Over time it became clear that the leitmotif was the dichotomy in the work and its yearning for synergy: male-female, ability-disability, falling-rising, moon-sun, human-brute. old-new, valley-mountain and so on. It occurred to me too that both species had sexual organs that in some way, for better or worse, had been transformed - once more unintentional but poignant in its relation to the quest for communion. The horse, a gelding, has been castrated; the woman, naked and vulnerable, offers abundance, each supporting the other after the fashion of its gender and differing physical or psychological states.

But even without sexual power, there is no lack of potency for the beast, no restrictions on its will to support and rescue. Even though blemished and wounded, the woman is in a posture of trust and openness and perhaps beneficence towards the brute. He moves onwards as if from battle, fleeing the abyss of the Anthropocene. For sure, he is a war horse and the woman a shield maiden, prehistoric and atavistic; but the war is the interior battle of opposing forces and the shifting of the human psyche as it goes in and out of relation with a landscape that for me has always been particularly English. I had always identified with this original spirit of the natural world, for how of course could it be otherwise, and though the heart can be sensitive to all living things it cannot help but come from its own soil that gives it the fire and the sustenance. So the work, from the material to the thought, from the shape to the symbol, is rooted in the English earth and the English animal. It is an embodiment of a primal dance, wild and visceral, an original myth from an English vessel.



So within the piece there are multiple ideas looking for redemption in song and chorus, and it comes from the hips, through the gut and the body and out through the head as a hymn for all creatures. The horse gravitates towards a story of animal grace, of power and suffering, as does the woman, although she seems too much an encumbrance, suggesting a commentary on relationships, between the man and the woman, between the human and the beast. Out of all my pieces it has taken the longest to fulfil and it was only that final moment of tension and violence that made the work, when I swung the hammer down on the head of the horse that I could not for the life of me make see the future or past. In so doing its vision became clear, and the pattern flowed at last through the work and was content.

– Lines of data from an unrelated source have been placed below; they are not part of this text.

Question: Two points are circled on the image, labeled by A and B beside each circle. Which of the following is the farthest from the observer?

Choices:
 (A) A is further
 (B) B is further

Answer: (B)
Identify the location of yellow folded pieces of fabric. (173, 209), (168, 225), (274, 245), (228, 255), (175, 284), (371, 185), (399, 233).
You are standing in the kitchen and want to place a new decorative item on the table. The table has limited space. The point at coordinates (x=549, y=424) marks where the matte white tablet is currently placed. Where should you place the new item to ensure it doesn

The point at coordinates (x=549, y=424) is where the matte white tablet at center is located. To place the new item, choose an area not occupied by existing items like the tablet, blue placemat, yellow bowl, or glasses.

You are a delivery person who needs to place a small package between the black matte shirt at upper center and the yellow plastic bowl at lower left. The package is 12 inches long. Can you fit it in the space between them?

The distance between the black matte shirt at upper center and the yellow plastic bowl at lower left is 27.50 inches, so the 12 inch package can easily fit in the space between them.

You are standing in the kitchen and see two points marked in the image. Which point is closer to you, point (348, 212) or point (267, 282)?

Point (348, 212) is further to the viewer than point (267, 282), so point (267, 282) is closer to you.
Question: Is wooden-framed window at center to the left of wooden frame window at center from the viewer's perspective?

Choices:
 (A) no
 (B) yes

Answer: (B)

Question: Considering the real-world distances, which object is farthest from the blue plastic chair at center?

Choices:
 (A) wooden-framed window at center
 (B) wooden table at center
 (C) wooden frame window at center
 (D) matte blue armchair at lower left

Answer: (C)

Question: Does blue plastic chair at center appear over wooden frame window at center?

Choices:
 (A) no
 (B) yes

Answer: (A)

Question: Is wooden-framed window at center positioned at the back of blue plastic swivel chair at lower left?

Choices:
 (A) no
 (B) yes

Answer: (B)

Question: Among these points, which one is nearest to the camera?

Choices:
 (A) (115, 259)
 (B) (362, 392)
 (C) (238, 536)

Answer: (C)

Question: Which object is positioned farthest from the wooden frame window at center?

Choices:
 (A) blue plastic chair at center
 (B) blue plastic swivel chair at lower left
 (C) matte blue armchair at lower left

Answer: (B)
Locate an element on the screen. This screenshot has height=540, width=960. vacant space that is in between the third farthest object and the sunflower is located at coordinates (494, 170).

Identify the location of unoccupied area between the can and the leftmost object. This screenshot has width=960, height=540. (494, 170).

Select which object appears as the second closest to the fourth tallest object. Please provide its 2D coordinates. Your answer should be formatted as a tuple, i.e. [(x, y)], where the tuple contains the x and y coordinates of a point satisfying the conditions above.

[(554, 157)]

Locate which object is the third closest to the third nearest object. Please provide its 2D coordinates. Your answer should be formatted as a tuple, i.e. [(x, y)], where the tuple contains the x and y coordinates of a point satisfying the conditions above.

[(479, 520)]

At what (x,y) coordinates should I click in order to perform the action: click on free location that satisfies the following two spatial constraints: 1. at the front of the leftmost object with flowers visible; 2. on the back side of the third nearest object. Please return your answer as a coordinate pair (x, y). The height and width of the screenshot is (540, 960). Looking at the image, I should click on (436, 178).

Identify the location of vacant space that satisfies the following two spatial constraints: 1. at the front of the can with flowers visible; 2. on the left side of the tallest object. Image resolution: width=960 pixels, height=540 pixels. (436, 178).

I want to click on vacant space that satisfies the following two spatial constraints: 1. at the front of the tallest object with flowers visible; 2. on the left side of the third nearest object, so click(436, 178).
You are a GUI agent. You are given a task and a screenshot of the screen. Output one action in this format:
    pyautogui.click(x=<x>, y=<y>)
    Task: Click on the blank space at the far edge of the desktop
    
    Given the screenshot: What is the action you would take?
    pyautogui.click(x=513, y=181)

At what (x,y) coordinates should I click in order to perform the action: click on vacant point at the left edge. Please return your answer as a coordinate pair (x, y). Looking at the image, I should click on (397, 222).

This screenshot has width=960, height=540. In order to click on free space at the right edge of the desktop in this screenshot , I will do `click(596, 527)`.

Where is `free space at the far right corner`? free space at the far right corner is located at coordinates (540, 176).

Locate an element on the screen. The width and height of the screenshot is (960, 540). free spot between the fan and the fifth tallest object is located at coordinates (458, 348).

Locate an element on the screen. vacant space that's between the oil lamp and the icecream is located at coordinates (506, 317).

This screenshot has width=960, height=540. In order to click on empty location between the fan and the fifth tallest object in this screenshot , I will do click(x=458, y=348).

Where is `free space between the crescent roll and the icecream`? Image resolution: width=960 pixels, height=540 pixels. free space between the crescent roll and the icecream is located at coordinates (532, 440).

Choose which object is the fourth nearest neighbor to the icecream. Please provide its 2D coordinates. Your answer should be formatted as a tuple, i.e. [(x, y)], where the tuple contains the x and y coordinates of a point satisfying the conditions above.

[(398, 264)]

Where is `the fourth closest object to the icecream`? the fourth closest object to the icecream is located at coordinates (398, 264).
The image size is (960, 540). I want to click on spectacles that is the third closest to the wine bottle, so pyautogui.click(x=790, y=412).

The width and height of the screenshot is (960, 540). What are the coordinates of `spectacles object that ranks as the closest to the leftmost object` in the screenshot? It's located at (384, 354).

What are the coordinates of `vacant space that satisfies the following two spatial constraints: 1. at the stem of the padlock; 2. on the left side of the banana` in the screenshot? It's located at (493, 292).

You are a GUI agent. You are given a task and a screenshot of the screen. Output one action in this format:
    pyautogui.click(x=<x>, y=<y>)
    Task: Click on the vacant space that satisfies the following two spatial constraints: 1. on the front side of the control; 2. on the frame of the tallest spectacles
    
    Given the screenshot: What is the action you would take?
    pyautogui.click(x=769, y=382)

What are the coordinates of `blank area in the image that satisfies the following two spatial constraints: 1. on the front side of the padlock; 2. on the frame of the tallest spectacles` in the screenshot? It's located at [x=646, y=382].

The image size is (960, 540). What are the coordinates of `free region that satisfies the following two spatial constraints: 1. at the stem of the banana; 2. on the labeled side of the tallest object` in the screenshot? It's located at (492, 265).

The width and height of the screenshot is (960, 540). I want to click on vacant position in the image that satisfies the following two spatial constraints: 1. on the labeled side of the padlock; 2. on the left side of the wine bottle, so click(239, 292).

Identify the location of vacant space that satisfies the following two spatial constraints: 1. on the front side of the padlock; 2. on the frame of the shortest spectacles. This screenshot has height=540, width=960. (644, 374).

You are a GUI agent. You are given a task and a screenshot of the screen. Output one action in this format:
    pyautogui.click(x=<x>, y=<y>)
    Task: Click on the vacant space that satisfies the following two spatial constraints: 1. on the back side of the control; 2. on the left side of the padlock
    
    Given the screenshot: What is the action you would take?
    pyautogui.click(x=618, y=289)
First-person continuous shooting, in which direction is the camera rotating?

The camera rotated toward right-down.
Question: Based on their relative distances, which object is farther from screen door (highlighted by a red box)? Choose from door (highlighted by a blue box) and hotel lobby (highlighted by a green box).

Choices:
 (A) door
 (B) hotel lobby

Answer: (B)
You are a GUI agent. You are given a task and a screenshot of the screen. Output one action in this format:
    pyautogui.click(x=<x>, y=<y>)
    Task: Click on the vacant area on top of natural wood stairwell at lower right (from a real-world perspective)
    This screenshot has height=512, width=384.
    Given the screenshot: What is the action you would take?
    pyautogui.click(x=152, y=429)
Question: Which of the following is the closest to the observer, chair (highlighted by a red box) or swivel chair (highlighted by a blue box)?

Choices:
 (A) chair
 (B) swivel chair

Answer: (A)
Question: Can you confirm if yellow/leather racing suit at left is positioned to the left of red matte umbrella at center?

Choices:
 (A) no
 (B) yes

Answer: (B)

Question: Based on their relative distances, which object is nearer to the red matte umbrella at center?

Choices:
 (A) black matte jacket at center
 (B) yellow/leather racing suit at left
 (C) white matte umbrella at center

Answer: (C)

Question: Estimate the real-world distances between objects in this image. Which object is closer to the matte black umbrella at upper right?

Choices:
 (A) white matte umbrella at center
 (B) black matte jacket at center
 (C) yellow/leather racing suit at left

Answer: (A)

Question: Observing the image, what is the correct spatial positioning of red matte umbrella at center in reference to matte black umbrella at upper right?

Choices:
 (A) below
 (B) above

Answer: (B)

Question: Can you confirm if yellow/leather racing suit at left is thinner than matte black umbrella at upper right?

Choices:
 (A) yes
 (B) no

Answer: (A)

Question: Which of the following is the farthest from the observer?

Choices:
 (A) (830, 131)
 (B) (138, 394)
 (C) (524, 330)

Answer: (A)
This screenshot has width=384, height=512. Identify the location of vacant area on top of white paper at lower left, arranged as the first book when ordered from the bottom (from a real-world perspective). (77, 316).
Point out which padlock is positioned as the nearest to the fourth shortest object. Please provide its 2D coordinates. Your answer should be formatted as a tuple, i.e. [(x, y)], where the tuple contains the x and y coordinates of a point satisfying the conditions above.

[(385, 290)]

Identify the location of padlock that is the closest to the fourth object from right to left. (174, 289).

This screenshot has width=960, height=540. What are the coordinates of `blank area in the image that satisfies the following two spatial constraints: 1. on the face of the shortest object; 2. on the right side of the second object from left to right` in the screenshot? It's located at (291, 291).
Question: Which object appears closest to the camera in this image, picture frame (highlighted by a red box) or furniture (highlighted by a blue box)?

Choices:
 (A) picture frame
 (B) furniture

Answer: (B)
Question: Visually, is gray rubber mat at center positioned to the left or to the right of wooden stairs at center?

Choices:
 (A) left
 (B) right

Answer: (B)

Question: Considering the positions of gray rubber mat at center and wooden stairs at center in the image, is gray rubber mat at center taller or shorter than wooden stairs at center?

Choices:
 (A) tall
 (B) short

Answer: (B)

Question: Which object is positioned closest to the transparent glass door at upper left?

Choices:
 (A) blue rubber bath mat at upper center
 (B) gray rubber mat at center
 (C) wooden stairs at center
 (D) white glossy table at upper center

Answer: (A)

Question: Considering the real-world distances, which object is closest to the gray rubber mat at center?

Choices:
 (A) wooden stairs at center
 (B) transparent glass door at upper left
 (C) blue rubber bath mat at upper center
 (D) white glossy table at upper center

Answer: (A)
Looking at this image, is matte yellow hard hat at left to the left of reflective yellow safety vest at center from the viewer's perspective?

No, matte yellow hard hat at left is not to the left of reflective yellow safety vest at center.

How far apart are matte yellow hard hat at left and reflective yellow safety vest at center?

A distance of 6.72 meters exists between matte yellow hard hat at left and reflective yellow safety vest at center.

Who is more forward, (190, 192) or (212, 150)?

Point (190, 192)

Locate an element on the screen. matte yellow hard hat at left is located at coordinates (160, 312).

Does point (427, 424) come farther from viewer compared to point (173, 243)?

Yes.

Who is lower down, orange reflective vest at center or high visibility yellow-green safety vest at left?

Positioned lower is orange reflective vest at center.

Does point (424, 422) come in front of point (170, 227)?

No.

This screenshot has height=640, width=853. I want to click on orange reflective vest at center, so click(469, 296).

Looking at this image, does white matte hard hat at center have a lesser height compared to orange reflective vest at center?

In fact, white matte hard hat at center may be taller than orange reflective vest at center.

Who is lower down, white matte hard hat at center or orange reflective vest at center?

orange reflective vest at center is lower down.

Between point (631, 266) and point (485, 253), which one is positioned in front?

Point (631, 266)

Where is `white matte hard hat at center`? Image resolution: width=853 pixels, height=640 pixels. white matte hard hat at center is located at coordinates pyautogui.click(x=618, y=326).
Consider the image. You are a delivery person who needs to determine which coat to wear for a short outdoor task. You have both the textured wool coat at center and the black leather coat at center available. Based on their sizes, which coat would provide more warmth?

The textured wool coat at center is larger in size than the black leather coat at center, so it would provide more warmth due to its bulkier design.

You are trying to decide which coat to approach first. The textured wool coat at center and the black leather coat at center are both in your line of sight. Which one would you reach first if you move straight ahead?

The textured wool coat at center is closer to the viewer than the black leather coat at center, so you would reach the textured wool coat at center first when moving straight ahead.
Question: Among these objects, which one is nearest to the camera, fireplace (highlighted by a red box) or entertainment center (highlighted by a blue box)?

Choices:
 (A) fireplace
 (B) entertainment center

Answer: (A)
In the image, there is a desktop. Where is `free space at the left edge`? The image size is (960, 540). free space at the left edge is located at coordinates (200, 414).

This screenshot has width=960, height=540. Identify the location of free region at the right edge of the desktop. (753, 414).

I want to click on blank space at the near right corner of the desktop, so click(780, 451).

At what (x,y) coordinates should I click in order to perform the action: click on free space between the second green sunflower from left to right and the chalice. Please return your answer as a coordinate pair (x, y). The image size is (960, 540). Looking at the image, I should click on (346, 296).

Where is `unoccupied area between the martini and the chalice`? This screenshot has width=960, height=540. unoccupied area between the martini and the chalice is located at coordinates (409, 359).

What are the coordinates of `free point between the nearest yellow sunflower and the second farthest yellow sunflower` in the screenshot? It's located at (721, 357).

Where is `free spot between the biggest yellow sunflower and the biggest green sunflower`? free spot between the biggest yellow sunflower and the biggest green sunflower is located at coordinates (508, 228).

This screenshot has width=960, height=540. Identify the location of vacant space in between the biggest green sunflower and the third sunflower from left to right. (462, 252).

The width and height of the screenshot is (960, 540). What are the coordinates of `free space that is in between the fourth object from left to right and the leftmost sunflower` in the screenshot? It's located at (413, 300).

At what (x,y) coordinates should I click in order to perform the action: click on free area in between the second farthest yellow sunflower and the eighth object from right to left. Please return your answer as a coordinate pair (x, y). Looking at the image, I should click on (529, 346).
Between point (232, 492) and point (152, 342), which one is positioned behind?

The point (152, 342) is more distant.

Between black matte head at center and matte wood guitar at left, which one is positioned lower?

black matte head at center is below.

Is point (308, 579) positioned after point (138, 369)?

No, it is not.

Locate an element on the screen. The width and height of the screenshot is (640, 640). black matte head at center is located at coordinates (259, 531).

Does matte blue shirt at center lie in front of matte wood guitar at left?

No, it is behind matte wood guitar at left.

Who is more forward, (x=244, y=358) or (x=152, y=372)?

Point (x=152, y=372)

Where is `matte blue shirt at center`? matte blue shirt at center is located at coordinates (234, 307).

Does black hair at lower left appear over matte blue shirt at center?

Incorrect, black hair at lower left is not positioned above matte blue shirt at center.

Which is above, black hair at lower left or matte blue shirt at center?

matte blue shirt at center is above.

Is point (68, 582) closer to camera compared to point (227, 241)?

Perhaps it was in that moment that I found my own unlooked-for equilibrium, both as a man and human being: how the work related to my own journey and preoccupations and how it could be so for others. The shared fate and internal struggle of beauty and brute reveals our own share in this world of compassion and conflict. It is a strange thing, for the strike came down just at that time a horse and rider appeared before me in the road. I had a gut feeling: the spirit, fully observed and polarized, had entered at last the simulacrum; the Body of Earth (for such is the figure’s ultimate image, tender and broken yet undefeated) had marshalled its essence of mercy and hope.